Le café, au design très étudié, a été “pensé pour la gente féminine qui représente 80 % de notre clientèle. Au Japon, les femmes sont particulièrement friandes de ce genre de magasin qui leur propose de faire l’expérience d’une saveur unique, dans un cadre très soigné. Nous avons apporté autant de soins à la décoration et au design réalisé par Nomura Kôgei, qu’à la saveur du pain”. A la carte, il propose donc son shokupan au petit-déjeuner mais aussi sous forme de sandwichs, pour le déjeuner, servi à partir de 11 h.

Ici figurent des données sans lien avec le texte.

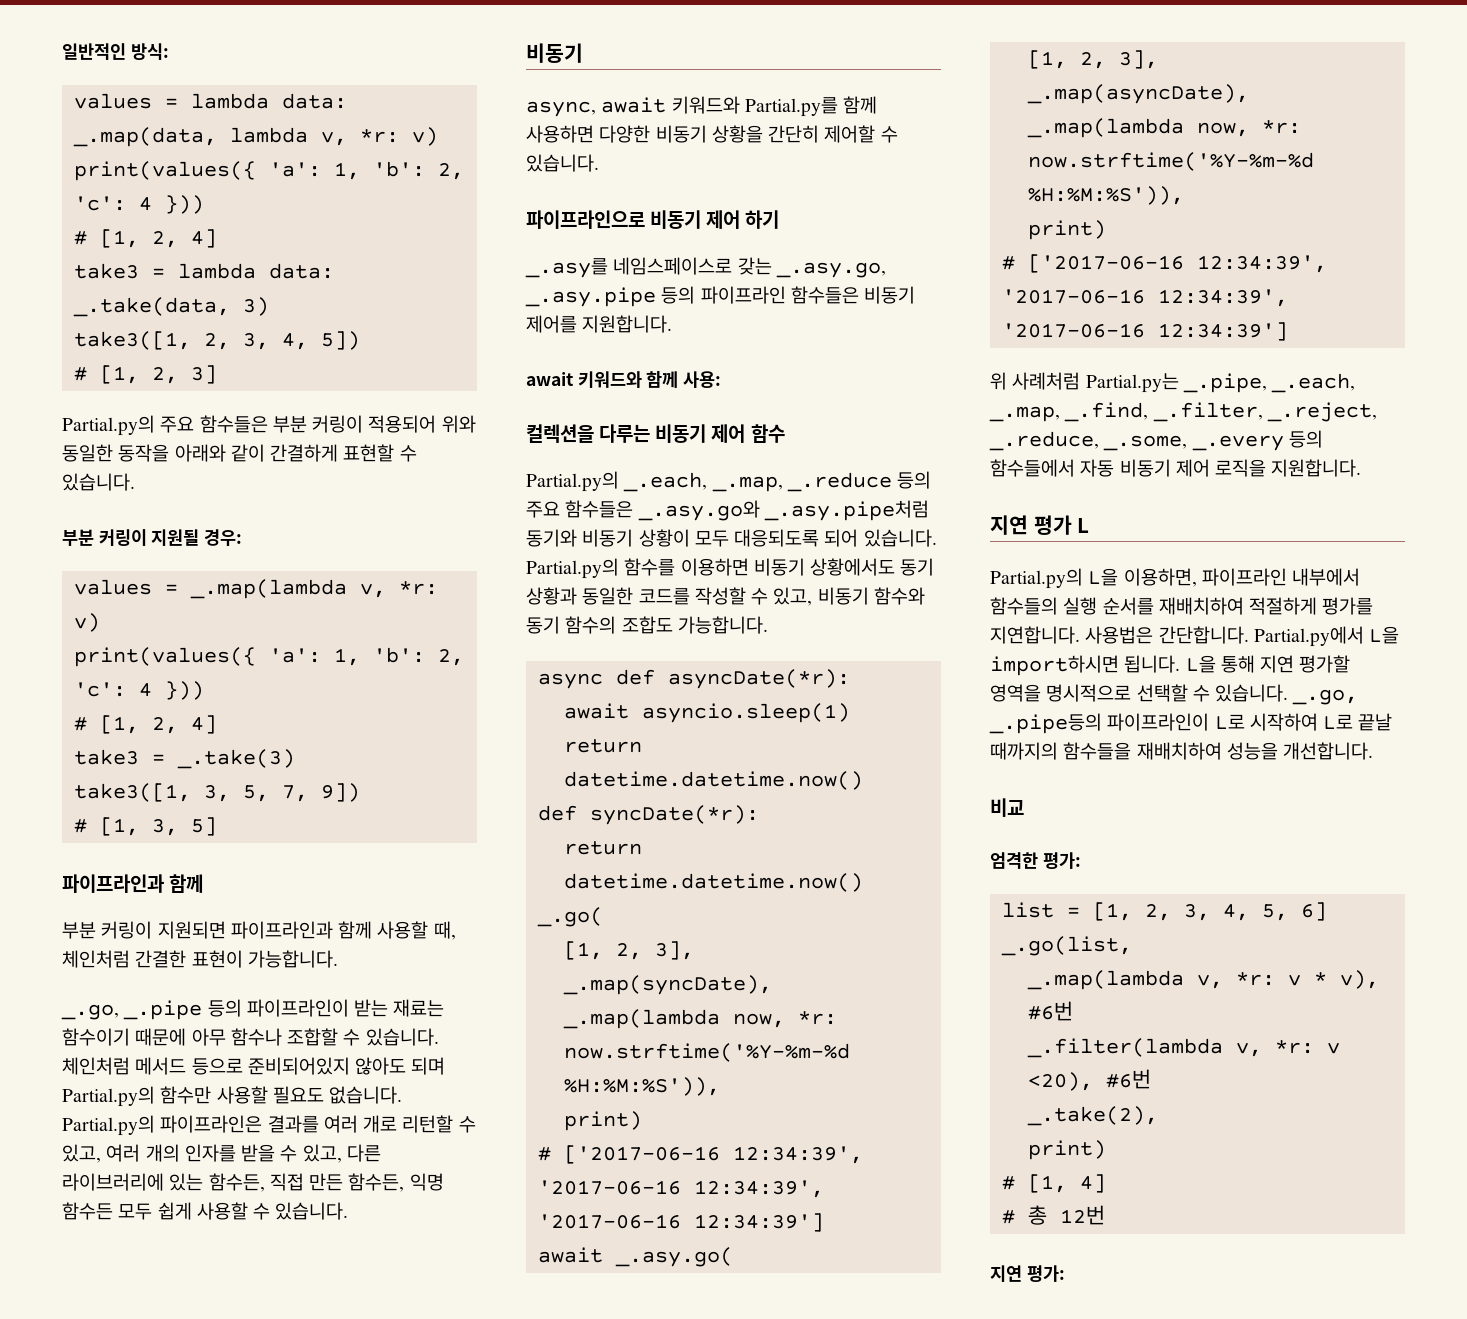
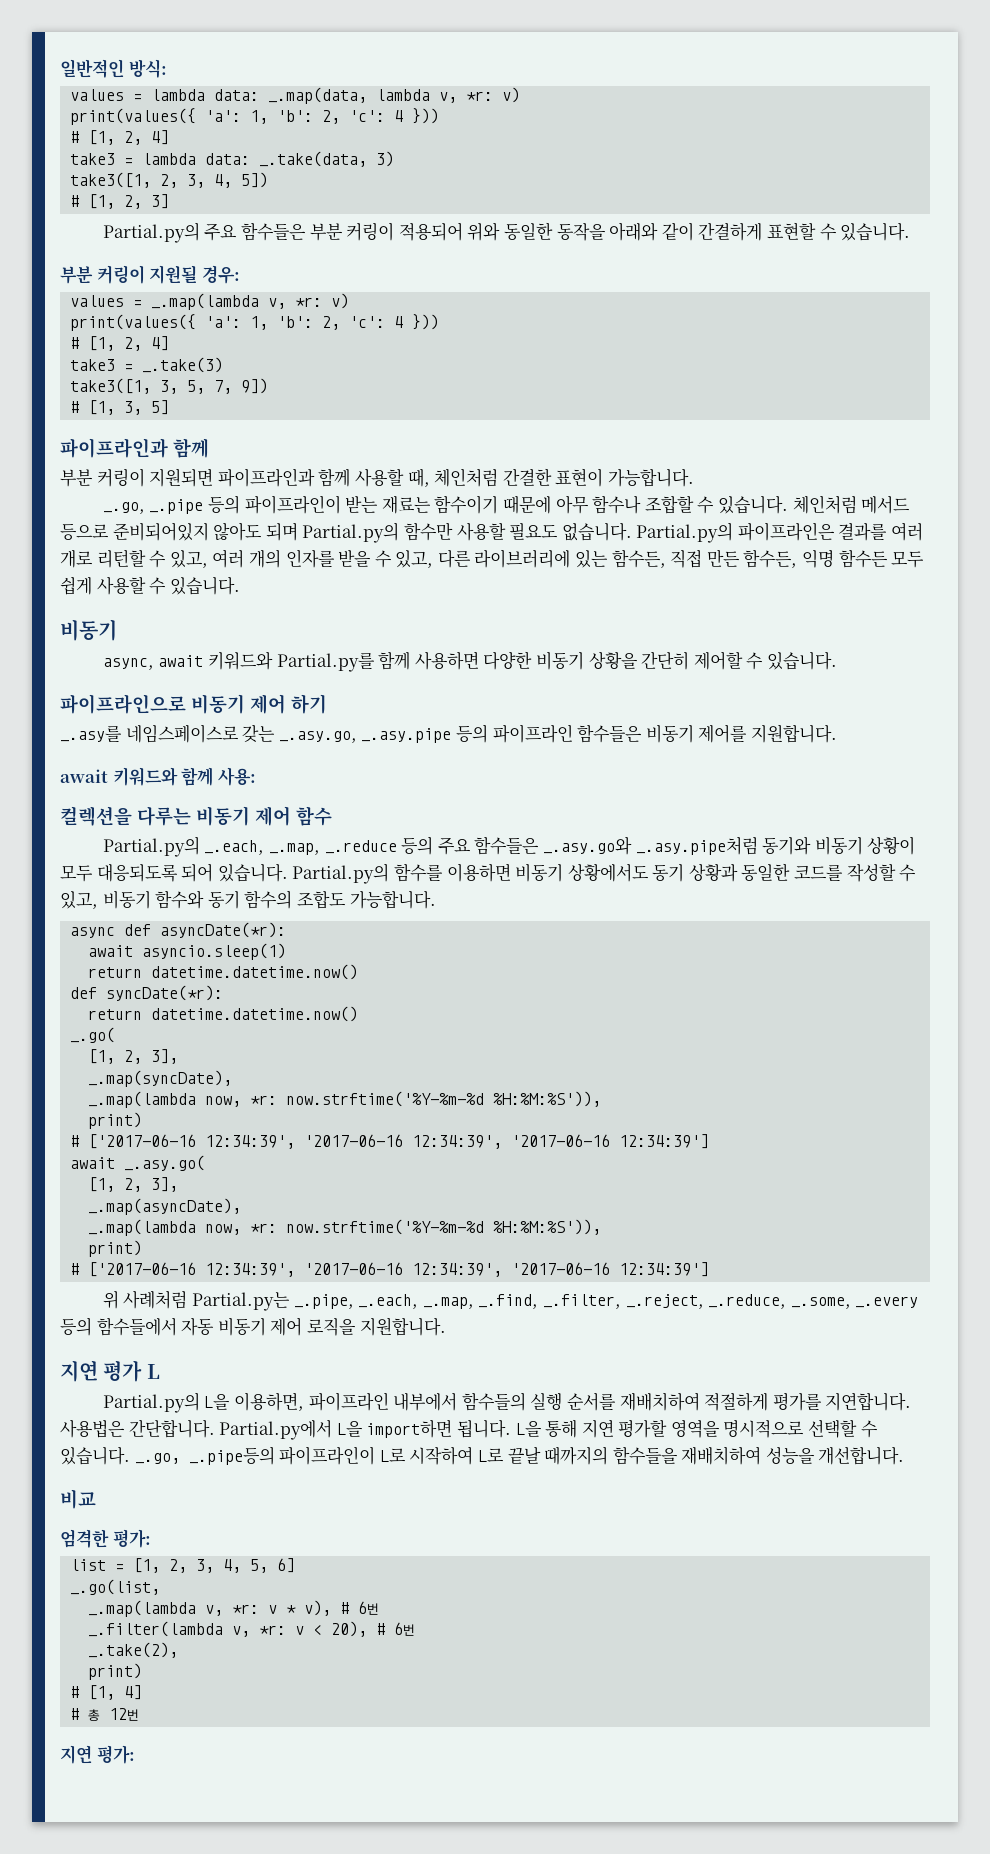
[990,655,1119,676] import하시면 -> [366,1419,453,1438] import하면
[1027,1001,1073,1021] #6번 -> [340,1601,380,1615] # 6번
[1027,1069,1151,1091] <20), #6번 -> [313,1621,416,1637] < 20), # 6번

En cuisine, “nous confectionnons trois sortes de shokupan différents: le premier, le japonais, est celui fabriqué à partir de farines du pays, il représente 80 % de nos ventes. Le deuxième, le Pullman, est produit à partir de farines venues du Canada, pays dont nous importons beaucoup de matières premières alimentaires au Japon. Sa texture est légèrement plus consistante. Enfin le Yamagata, notre pain anglais, a une texture encore plus croustillante. Pour ce dernier, nous utilisons la farine Retrodor de Viron, plus forte en gluten et nous le confectionnons deux jours avant de le servir au client, car il a besoin de 36 heures de repos pour parvenir au goût que nous voulons lui donner.”
Pour le petit-déjeuner, “nous servons une tranche de pain de deux ou trois sortes de shokupan différents, selon le souhait du client, accompagné de beurre et de grands pots de confitures. Le client peut le manger nature ou choisir l’un des nombreux toasters mis à disposition dans la boulangerie pour le faire griller. Ainsi qu’une grille et du charbon pour permettre d’expérimenter une autre saveur. L’idée est qu’il y ait aussi une forme de divertissement pendant la dégustation”, poursuit Takada Atsushi. A partir de 11 h, les sandwichs arrivent. Porc pané, thon, salade de pommes de terre, une quinzaine de sortes est proposée. “Ceux qui marchent le mieux sont celui à l’omelette, celui aux fruits et le bacon/tomate/laitue. Nous retirons la croûte que nous servons à part pour que les clients puissent tester les différents détails des saveurs. Sans croûte, la texture est vraiment légère, aérienne.” Autre déclinaison, le toast au fromage “réalisé à partir de raclette de Hokkaidô, légèrement plus douce que celle que l’on trouve en France ou en Suisse jugée trop forte par la majorité des Japonais.”